Orbital Anatomy of Self-Interaction in Kohn-Sham Density Functional Theory

TL;DR

This paper investigates the orbital-dependent nature of self-interaction errors in Kohn-Sham DFT, proposing a unique decomposition of energies and analyzing the impact of self-interaction corrections on various functionals.

Contribution

It introduces a method to uniquely define and decompose self-interaction and exchange energies into orbital contributions using an orthogonal Hartree ansatz.

Findings

Per-orbital energy breakdown reveals error cancellations between core and valence orbitals.

Self-interaction correction disrupts error cancellation, explaining its limited effect on some functionals.

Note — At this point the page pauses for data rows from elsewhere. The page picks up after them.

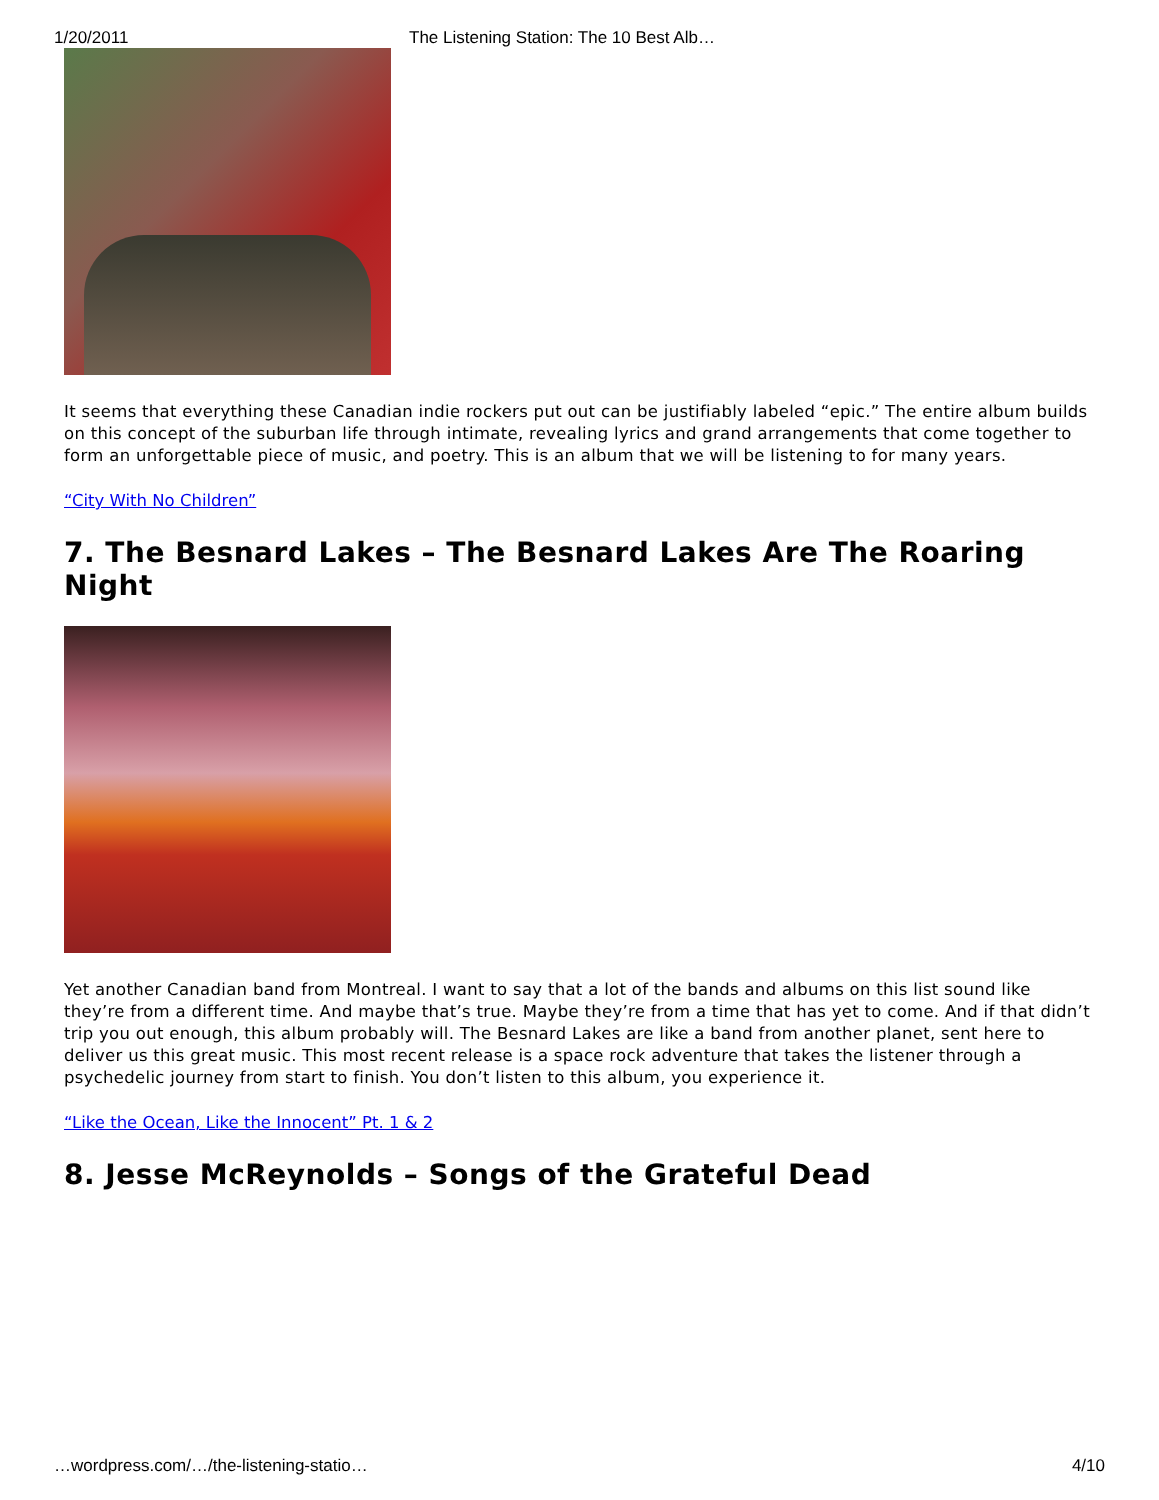1/20/2011 The Listening Station: The 10 Best Alb…
It seems that everything these Canadian indie rockers put out can be justifiably labeled “epic.” The entire album builds on this concept of the suburban life through intimate, revealing lyrics and grand arrangements that come together to form an unforgettable piece of music, and poetry. This is an album that we will be listening to for many years.
“City With No Children”
7. The Besnard Lakes – The Besnard Lakes Are The Roaring Night
Yet another Canadian band from Montreal. I want to say that a lot of the bands and albums on this list sound like they’re from a different time. And maybe that’s true. Maybe they’re from a time that has yet to come. And if that didn’t trip you out enough, this album probably will. The Besnard Lakes are like a band from another planet, sent here to deliver us this great music. This most recent release is a space rock adventure that takes the listener through a psychedelic journey from start to finish. You don’t listen to this album, you experience it.
“Like the Ocean, Like the Innocent” Pt. 1 & 2
8. Jesse McReynolds – Songs of the Grateful Dead
…wordpress.com/…/the-listening-statio… 4/10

Analysis of Jacob's ladder functionals shows varying accuracy in predicting exchange energies.

Abstract

Self-interaction is a fundamental flaw of practical Kohn-Sham Density Functional Theory (KS DFT) approximations responsible for numerous qualitative and even catastrophic shortcomings. Whereas self-interaction is easy to characterize in one-electron systems, its orbital-dependent nature makes it difficult to uniquely define and decompose it and other components of the KS energy into orbital components. By starting from the orthogonal Hartree ansatz as the exchange-free self-interaction-free model, it is possible to uniquely define self-interaction and genuine exchange total energies as well as their decomposition into orbital contributions. Using Edmiston-Ruedenberg orbitals as a close numerical surrogate of the Hartree orbitals we investigate the accuracy of genuine exchange energies predicted by several levels of Jacob's ladder of functionals and their Perdew-Zunger (PZ) self-interaction corrected counterparts. Among several notable insights provided by the per-orbital breakdown of the KS energies the key is the delicate cancellation of errors between core and valence orbitals that belies the remarkable accuracy of many functionals (particularly, GGAs). Disruption of the cancellation by the PZ correction accounts for its relatively modest impact on GGAs and other semilocal functionals.